### DATA TO PROCESS
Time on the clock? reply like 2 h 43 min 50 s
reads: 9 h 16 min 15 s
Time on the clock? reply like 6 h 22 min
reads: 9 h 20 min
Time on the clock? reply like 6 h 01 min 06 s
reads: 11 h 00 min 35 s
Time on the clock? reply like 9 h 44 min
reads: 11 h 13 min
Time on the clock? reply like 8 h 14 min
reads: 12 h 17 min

---

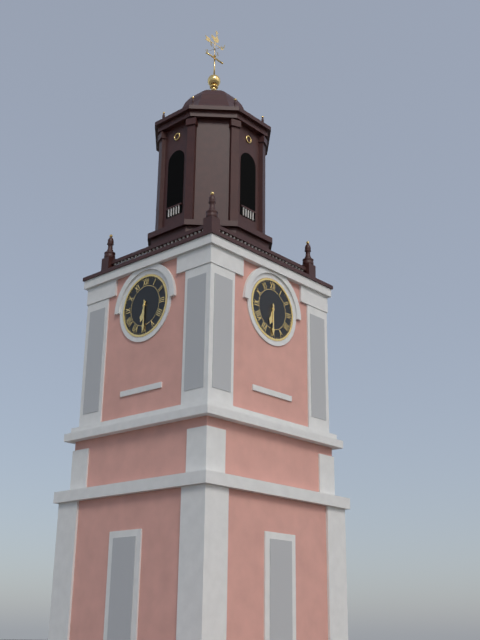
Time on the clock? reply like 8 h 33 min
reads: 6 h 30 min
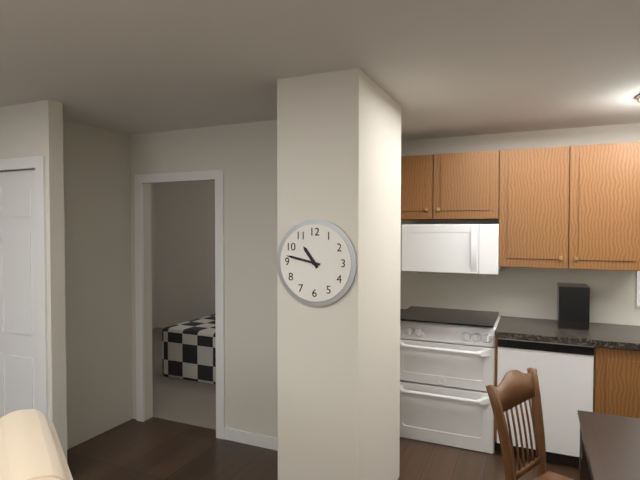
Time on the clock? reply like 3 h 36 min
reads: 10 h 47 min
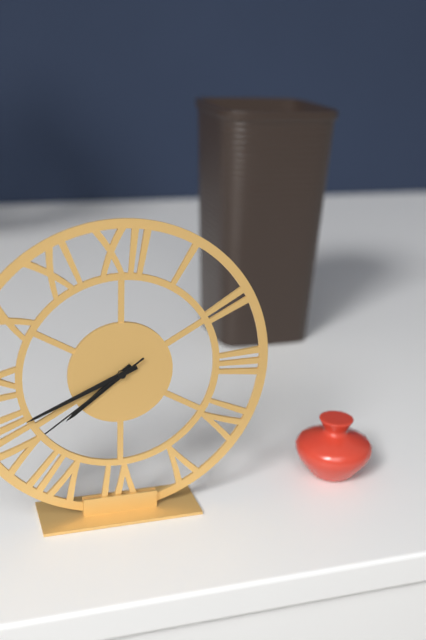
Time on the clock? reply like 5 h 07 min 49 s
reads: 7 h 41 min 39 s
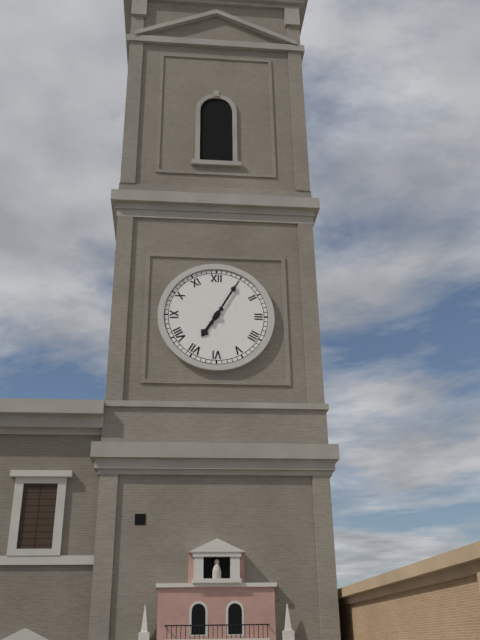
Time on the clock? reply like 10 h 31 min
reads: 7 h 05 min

### REQUIRED WORK
Reproduce verbatim the records between the line containing "Time on the clock? reply like 3 h 36 min" and the line containing "reads: 7 h 05 min", inclusive. Omit the pictures from your reproduction.

### COMPLETE OUTPUT
Time on the clock? reply like 3 h 36 min
reads: 10 h 47 min
Time on the clock? reply like 5 h 07 min 49 s
reads: 7 h 41 min 39 s
Time on the clock? reply like 10 h 31 min
reads: 7 h 05 min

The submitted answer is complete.